▶ **TEXT EXCERPT**:
====
Note that ext4_mb_init_group() could sleep and so should not be called
under a spinlock held.
This is fine as of now because ext4_mb_good_group() is called before
loading the buddy bitmap without ext4_lock_group() held
and again called after loading the bitmap, only this time with
ext4_lock_group() held.
But still this whole thing is confusing.

So this patch refactors out ext4_mb_good_group_nolock() which should be
called when without holding ext4_lock_group().
Also in further patches we hold the spinlock (ext4_lock_group()) while
doing any calculations which involves grp->bb_free or grp->bb_fragments.

Signed-off-by: Ritesh Harjani <riteshh@linux.ibm.com>
---
 fs/ext4/mballoc.c | 78 ++++++++++++++++++++++++++++++-----------------
 1 file changed, 50 insertions(+), 28 deletions(-)

diff --git a/fs/ext4/mballoc.c b/fs/ext4/mballoc.c
index 754ff9f65199..c9297c878a90 100644
--- a/fs/ext4/mballoc.c
+++ b/fs/ext4/mballoc.c
@@ -2106,15 +2106,14 @@ void ext4_mb_scan_aligned(struct ext4_allocation_context *ac,
 }
 
 /*
- * This is now called BEFORE we load the buddy bitmap.
+ * This is also called BEFORE we load the buddy bitmap.
  * Returns either 1 or 0 indicating that the group is either suitable
- * for the allocation or not. In addition it can also return negative
- * error code when something goes wrong.
+ * for the allocation or not.
  */
-static int ext4_mb_good_group(struct ext4_allocation_context *ac,
+static bool ext4_mb_good_group(struct ext4_allocation_context *ac,
 				ext4_group_t group, int cr)
 {
-	unsigned free, fragments;
+	ext4_grpblk_t free, fragments;
 	int flex_size = ext4_flex_bg_size(EXT4_SB(ac->ac_sb));
 	struct ext4_group_info *grp = ext4_get_group_info(ac->ac_sb, group);
 
@@ -2122,23 +2121,16 @@ static int ext4_mb_good_group(struct ext4_allocation_context *ac,
 
 	free = grp->bb_free;
 	if (free == 0)
-		return 0;
+		return false;
 	if (cr <= 2 && free < ac->ac_g_ex.fe_len)
-		return 0;
+		return false;
 
 	if (unlikely(EXT4_MB_GRP_BBITMAP_CORRUPT(grp)))
-		return 0;
-
-	/* We only do this if the grp has never been initialized */
-	if (unlikely(EXT4_MB_GRP_NEED_INIT(grp))) {
-		int ret = ext4_mb_init_group(ac->ac_sb, group, GFP_NOFS);
-		if (ret)
-			return ret;
-	}
+		return false;
 
 	fragments = grp->bb_fragments;
 	if (fragments == 0)
====
▶ **DATA EXTRACT**:
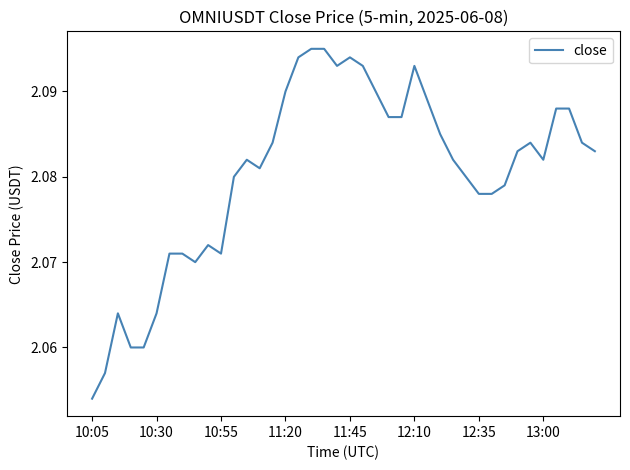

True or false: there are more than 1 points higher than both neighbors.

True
====
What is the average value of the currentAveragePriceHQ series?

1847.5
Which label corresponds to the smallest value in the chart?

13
====
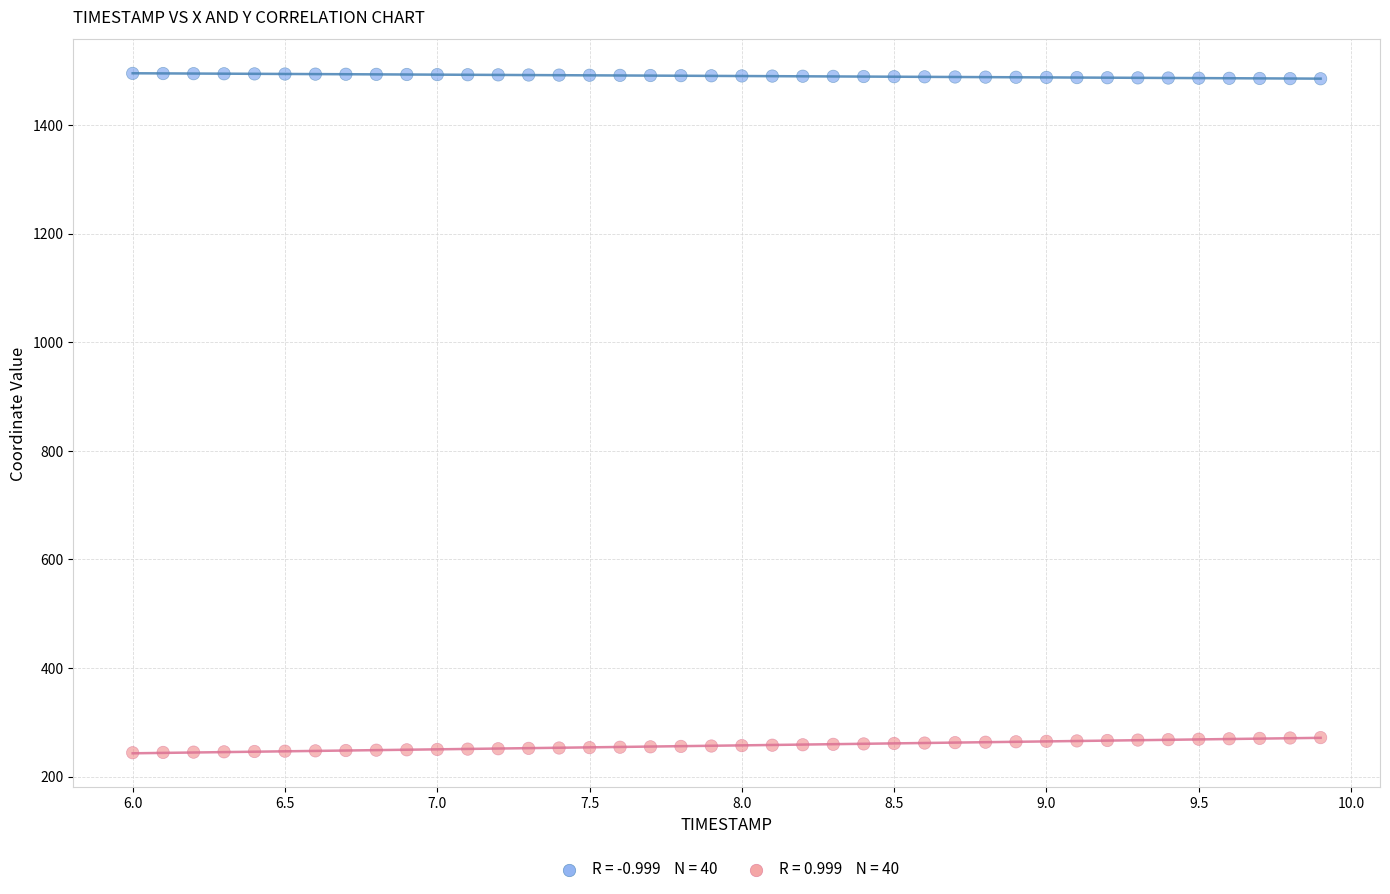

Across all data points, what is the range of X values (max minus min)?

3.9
====
▶ **TASKS**:
a. Retype the part of the ext4 patch that opens with the words containing "diff --git a/fs/ext4/mballoc.c" and closes with "also called BEFORE we load the buddy bitmap.".
b. According to the ext4 patch, how many insertions and deletions does it make to fs/ext4/mballoc.c?
c. Condense the paragraph of the ext4 patch that begins "Note that ext4_mb_init_group() could sleep" into a shorter version that keeps its main facts.

▶ **SOLUTIONS BELOW**:
a.
diff --git a/fs/ext4/mballoc.c b/fs/ext4/mballoc.c
index 754ff9f65199..c9297c878a90 100644
--- a/fs/ext4/mballoc.c
+++ b/fs/ext4/mballoc.c
@@ -2106,15 +2106,14 @@ void ext4_mb_scan_aligned(struct ext4_allocation_context *ac,
 }
 
 /*
- * This is now called BEFORE we load the buddy bitmap.
+ * This is also called BEFORE we load the buddy bitmap.

b. 50 insertions and 28 deletions.

c. ext4_mb_init_group() could sleep, so it should not be called with a spinlock held. This is fine for now: ext4_mb_good_group() is called without ext4_lock_group() held before the buddy bitmap is loaded, and again with ext4_lock_group() held after it is loaded. Still, the whole arrangement is confusing.